In a series of studies, Dr. Kenyon, of the University of
California, San Francisco, has created mutant roundworms
that live six times longer than normal, largely because of a
mutation in a single gene called daf-2. The gene encodes a
receptor on the surface of cells similar to a receptor in
humans that responds to two important hormones, insulin and
the insulin-like growth factor 1 or IGF-1.
Insulin is necessary for the body to transport glucose
into cells to fuel their operations. Dr. Kenyon and other
researchers suggest that worm cells with mutated receptors
may be "tricked" into sensing that nutrients are not
available, even when they are. With its maintenance
machinery thereby turned on high, each worm cell lives far
longer -- and so does the worm.
Many experts are now convinced that the energy-signaling
pathways that employ insulin and IGF-1 are very involved in
fixing an organism's life span. Some researchers have even
described Type 2 diabetes, which is marked by insensitivity
to the hormone insulin, as simply an accelerated form of
aging.
In yeast, scientists have discovered a gene similar to
daf-2 called SIR2, that also helps to coordinate the cell's
defensive response once activated by calorie restriction or
another external stressor. The genes encode proteins called
sirtuins, which are found in both plants and animals.
A mammalian version of the SIR2 gene, called SIRT1, has
been shown to regulate a number of processes necessary for
long-term survival in calorie-restricted mice.
Scientists are now trying to develop synthetic compounds
that affect the genes daf-2 and SIRT1.
Several candidate drugs designed to prevent age-related
diseases, particularly diabetes, are on the drawing boards
at biotech companies. Sirtris Pharmaceuticals, in Boston,
already has begun testing a new drug in patients with Type 2
diabetes that acts on SIRT1 to improve the functioning of
mitochondria, the cell's energy factories.

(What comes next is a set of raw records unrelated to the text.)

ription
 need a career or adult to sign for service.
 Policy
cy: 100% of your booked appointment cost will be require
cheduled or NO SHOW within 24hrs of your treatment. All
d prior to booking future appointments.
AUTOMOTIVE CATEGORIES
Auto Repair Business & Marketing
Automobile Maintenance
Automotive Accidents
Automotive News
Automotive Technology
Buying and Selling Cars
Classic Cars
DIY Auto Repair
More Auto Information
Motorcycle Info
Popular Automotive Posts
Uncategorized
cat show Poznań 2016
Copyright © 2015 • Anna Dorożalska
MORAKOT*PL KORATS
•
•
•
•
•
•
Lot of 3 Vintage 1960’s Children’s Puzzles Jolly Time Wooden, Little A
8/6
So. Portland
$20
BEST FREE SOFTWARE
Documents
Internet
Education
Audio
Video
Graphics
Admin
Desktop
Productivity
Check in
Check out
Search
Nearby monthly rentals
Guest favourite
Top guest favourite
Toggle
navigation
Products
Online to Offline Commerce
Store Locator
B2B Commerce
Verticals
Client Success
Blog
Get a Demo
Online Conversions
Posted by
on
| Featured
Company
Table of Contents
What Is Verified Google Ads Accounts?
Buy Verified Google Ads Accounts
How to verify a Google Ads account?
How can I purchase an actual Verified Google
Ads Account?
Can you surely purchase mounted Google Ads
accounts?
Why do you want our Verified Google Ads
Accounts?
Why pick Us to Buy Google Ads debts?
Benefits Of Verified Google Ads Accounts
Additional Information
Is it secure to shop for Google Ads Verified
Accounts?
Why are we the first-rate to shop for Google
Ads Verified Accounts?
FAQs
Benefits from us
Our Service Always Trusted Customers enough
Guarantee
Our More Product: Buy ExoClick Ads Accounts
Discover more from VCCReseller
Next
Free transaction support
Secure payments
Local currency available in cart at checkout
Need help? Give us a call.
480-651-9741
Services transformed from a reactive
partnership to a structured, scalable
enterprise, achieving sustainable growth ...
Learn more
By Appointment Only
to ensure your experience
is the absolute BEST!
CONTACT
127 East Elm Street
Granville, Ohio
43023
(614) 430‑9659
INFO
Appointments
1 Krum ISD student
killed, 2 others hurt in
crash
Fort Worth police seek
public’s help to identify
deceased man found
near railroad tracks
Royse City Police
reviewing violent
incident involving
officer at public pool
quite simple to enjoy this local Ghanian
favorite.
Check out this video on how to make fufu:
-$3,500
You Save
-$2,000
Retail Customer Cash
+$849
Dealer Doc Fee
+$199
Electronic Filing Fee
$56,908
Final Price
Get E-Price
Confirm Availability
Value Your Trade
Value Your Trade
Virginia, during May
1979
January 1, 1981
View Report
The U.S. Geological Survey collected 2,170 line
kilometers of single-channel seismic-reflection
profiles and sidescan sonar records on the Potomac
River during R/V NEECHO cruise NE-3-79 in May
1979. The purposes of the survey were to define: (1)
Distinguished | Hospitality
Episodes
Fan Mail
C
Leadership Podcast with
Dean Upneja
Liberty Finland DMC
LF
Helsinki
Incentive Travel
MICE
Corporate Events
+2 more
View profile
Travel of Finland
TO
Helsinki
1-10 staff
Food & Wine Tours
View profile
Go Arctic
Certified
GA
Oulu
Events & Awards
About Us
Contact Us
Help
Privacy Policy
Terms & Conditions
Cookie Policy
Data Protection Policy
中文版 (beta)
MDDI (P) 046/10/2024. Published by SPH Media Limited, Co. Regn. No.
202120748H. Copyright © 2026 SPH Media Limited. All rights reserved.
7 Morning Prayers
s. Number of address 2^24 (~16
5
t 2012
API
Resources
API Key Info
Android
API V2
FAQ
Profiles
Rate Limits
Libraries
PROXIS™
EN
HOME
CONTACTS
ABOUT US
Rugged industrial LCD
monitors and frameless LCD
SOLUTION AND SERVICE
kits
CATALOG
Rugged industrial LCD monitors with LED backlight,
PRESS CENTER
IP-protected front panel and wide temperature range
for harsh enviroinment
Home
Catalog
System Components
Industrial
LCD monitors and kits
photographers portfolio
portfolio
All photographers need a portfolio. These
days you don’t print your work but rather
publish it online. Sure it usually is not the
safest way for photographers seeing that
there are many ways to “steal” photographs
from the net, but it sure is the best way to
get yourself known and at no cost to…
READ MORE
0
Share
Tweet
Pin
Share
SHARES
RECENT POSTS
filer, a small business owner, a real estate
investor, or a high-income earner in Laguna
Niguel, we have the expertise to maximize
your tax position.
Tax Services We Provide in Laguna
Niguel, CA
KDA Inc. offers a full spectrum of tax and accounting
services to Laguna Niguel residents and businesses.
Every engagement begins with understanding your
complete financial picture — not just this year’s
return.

While an anti-aging pill may be the next big
blockbuster, some ethicists believe that the all-out
determination to extend life span is veined with arrogance.
As appointments with death are postponed, says Dr. Leon R.
Kass, former chairman of the President's Council on
Bioethics, human lives may become less engaging, less
meaningful, even less beautiful.
Dr. Kass recently wrote. "Mortality makes life matter."